Information:
######

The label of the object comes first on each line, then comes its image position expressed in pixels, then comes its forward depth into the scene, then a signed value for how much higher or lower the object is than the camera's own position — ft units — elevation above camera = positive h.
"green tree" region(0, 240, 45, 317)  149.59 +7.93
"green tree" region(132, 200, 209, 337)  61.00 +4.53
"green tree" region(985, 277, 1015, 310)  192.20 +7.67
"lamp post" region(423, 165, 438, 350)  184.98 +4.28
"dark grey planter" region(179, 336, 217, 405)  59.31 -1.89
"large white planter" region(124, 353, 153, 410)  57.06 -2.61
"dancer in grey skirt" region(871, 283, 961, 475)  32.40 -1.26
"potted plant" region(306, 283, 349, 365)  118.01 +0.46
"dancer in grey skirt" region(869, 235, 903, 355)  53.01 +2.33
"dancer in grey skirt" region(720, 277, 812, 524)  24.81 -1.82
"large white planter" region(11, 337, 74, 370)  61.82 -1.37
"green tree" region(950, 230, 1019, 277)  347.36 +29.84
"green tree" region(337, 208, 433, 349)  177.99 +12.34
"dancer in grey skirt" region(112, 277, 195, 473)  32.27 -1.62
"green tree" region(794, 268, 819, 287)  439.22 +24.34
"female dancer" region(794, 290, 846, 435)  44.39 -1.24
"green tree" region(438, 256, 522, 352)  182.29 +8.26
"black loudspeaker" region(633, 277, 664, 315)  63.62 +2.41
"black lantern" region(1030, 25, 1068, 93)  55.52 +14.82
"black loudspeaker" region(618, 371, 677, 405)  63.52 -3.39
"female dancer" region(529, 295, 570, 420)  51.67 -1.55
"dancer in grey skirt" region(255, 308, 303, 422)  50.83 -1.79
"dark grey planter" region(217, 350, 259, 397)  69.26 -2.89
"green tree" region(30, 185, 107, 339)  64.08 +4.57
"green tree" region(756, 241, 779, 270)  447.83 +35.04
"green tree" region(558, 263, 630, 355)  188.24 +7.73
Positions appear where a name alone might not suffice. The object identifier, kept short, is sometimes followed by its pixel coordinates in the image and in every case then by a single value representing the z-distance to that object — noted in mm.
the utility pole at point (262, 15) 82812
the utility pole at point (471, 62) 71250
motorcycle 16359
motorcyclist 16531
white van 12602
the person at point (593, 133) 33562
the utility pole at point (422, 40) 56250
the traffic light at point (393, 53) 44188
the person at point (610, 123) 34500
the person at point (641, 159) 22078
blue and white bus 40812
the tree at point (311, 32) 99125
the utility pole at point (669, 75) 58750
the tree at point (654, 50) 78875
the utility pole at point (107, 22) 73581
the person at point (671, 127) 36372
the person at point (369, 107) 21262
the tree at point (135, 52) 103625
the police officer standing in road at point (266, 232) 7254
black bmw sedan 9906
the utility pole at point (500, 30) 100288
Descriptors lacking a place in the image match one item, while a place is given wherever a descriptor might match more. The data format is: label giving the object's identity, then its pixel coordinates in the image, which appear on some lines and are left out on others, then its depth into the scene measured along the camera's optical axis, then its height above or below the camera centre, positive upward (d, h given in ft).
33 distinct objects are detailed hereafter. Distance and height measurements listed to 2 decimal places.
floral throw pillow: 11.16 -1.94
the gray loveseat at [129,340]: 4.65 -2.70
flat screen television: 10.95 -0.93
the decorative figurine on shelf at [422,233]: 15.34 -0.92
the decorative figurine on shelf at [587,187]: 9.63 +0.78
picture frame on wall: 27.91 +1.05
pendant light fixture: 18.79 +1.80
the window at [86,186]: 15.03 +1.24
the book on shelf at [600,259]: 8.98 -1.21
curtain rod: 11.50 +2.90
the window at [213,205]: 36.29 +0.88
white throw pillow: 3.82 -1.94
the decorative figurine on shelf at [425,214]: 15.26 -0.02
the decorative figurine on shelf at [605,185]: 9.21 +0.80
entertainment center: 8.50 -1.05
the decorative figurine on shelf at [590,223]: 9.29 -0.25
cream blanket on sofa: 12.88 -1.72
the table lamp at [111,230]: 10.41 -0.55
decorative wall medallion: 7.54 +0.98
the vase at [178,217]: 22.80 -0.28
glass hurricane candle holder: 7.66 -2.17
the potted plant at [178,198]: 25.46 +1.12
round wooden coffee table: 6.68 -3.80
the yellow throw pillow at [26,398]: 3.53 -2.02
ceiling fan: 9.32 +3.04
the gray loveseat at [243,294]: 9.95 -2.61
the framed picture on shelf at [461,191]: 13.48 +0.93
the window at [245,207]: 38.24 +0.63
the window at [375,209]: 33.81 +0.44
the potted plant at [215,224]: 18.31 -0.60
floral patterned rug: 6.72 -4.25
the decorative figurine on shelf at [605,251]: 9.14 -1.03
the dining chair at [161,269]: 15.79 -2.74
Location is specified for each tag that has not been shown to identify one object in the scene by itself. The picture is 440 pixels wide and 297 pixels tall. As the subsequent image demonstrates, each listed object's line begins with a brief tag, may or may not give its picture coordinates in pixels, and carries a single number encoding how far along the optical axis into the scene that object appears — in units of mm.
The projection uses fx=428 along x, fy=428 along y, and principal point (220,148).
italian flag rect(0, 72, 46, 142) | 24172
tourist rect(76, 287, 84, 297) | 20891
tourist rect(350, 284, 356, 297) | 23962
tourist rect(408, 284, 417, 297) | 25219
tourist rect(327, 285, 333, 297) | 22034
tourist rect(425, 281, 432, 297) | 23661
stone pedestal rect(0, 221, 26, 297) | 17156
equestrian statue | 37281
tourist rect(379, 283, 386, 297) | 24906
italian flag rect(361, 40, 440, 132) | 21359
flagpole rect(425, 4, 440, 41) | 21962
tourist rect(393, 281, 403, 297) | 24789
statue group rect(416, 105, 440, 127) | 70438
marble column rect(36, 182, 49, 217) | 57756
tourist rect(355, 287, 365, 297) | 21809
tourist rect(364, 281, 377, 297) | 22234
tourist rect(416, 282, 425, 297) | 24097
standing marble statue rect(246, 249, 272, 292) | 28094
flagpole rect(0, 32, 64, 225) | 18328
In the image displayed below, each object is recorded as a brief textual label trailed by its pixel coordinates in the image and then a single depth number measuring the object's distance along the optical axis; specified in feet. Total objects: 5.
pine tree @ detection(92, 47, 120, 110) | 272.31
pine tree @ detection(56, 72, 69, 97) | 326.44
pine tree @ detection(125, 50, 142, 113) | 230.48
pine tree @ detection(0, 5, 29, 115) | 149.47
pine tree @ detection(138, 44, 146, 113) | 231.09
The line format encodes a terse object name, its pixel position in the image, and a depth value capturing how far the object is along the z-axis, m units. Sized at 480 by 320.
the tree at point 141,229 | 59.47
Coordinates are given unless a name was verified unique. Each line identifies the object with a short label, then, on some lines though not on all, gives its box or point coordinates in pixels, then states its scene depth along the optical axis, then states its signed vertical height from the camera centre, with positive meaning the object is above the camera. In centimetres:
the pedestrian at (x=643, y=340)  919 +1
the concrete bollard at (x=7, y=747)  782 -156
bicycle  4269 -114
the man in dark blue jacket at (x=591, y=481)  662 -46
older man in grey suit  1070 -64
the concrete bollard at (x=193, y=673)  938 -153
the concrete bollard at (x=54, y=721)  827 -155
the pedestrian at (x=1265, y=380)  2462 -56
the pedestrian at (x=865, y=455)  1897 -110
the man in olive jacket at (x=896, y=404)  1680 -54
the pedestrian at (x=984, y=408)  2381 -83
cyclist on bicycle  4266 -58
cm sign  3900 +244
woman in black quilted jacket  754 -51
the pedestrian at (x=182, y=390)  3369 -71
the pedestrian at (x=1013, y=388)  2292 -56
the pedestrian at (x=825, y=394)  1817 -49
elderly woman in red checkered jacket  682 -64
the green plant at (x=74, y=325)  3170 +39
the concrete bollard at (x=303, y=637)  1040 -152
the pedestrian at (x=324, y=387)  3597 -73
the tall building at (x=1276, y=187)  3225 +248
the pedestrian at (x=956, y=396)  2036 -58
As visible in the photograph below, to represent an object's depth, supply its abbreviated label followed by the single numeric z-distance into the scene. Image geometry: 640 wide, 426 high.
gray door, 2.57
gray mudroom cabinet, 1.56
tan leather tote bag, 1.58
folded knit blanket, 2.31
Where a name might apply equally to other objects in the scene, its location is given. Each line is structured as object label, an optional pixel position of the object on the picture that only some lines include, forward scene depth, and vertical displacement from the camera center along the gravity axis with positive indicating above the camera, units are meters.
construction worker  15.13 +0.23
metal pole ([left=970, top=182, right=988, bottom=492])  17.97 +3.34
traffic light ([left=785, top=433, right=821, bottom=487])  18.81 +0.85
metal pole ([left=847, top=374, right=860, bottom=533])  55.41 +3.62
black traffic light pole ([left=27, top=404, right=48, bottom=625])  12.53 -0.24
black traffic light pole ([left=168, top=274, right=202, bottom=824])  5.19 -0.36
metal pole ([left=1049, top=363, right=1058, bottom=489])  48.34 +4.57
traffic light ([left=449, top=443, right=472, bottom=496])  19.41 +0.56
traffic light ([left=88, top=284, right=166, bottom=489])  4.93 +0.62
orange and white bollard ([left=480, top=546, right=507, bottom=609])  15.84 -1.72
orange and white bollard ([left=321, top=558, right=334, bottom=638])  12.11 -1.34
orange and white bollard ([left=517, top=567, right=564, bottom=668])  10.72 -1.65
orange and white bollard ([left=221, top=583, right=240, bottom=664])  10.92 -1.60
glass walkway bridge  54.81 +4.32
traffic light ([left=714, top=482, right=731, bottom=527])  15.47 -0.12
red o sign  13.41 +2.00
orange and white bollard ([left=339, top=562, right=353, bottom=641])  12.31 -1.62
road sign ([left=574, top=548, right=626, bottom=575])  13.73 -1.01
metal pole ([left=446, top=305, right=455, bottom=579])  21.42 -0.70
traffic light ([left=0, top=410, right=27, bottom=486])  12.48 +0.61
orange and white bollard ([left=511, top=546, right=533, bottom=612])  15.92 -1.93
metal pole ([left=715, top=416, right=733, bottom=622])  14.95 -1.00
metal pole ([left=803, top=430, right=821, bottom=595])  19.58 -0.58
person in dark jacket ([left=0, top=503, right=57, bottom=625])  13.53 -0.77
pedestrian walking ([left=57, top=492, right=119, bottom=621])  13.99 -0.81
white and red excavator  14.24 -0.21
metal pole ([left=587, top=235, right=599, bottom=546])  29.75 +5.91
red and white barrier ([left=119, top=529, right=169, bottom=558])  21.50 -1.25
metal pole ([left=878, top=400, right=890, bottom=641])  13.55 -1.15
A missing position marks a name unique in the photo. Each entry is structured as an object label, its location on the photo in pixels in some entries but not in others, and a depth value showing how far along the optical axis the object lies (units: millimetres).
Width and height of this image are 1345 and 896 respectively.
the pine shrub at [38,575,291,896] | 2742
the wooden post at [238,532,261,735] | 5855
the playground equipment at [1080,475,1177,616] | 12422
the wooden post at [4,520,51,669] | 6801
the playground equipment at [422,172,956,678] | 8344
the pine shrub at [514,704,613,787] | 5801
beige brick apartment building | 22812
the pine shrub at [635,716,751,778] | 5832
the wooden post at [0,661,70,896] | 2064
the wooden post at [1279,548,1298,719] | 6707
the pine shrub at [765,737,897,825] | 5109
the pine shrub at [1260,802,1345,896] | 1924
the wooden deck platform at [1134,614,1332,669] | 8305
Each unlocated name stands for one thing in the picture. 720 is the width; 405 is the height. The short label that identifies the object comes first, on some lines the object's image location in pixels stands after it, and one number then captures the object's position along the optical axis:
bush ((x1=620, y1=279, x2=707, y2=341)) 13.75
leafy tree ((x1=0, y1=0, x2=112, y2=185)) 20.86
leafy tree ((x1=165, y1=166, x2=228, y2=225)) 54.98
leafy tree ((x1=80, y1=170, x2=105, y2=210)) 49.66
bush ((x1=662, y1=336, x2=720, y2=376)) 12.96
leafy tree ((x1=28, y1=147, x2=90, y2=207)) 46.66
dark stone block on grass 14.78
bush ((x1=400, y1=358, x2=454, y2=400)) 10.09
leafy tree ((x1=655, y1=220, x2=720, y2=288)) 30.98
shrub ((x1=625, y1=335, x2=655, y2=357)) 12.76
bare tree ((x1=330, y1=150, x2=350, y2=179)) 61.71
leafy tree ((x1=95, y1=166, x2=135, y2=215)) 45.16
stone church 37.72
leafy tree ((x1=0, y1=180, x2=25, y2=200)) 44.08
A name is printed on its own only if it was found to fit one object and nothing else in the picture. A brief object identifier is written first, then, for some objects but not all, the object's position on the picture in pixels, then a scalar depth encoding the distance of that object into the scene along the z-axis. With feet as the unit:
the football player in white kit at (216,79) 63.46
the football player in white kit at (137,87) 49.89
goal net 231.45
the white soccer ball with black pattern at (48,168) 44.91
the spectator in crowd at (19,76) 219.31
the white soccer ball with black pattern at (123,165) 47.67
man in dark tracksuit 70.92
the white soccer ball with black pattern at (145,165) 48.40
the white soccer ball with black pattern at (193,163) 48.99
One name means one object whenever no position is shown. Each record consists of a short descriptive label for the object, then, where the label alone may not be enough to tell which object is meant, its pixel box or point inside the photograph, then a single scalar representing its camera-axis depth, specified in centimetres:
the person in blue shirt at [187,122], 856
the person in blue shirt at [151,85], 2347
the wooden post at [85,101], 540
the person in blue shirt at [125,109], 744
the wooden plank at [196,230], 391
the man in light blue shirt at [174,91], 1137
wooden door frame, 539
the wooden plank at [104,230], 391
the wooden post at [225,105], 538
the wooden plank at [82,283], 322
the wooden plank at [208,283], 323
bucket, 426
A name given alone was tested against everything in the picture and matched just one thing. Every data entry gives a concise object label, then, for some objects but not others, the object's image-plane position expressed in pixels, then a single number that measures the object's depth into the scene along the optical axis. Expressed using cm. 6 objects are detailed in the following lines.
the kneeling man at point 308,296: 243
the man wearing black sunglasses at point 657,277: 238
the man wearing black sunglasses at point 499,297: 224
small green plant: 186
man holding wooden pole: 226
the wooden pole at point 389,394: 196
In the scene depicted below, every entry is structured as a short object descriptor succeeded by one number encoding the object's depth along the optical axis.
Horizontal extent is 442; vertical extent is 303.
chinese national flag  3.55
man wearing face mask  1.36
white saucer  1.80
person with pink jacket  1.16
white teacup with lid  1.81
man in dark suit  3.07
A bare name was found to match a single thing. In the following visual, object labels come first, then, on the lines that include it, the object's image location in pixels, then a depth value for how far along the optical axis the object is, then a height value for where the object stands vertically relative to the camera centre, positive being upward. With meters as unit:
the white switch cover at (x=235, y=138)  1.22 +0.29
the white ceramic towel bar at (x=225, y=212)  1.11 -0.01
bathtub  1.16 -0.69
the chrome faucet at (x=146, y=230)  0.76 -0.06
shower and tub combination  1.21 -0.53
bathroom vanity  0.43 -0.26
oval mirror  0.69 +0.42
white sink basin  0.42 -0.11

######

Activity:
Look back at the data above. Transcribe exactly the lines starting at the line that contains "the playground equipment at [1080,475,1177,616]" and ending at the line that contains "leafy tree ((x1=655, y1=220, x2=720, y2=288))".

Expected answer:
the playground equipment at [1080,475,1177,616] | 12422
the wooden post at [4,520,51,669] | 6801
the playground equipment at [422,172,956,678] | 8344
the pine shrub at [514,704,613,787] | 5801
beige brick apartment building | 22812
the pine shrub at [635,716,751,778] | 5832
the wooden post at [0,661,70,896] | 2064
the wooden post at [1279,548,1298,719] | 6707
the pine shrub at [765,737,897,825] | 5109
the pine shrub at [1260,802,1345,896] | 1924
the wooden deck platform at [1134,614,1332,669] | 8305
Each unlocated name stands for one thing in the picture. 720 is the width; 405 is the height. The short label that identifies the object comes first, on some lines the object's image location in pixels stands after it, and one number then captures the object's position along the optical axis:
bush ((x1=620, y1=279, x2=707, y2=341)) 13.75
leafy tree ((x1=0, y1=0, x2=112, y2=185)) 20.86
leafy tree ((x1=165, y1=166, x2=228, y2=225)) 54.98
leafy tree ((x1=80, y1=170, x2=105, y2=210)) 49.66
bush ((x1=662, y1=336, x2=720, y2=376)) 12.96
leafy tree ((x1=28, y1=147, x2=90, y2=207)) 46.66
dark stone block on grass 14.78
bush ((x1=400, y1=358, x2=454, y2=400)) 10.09
leafy tree ((x1=655, y1=220, x2=720, y2=288)) 30.98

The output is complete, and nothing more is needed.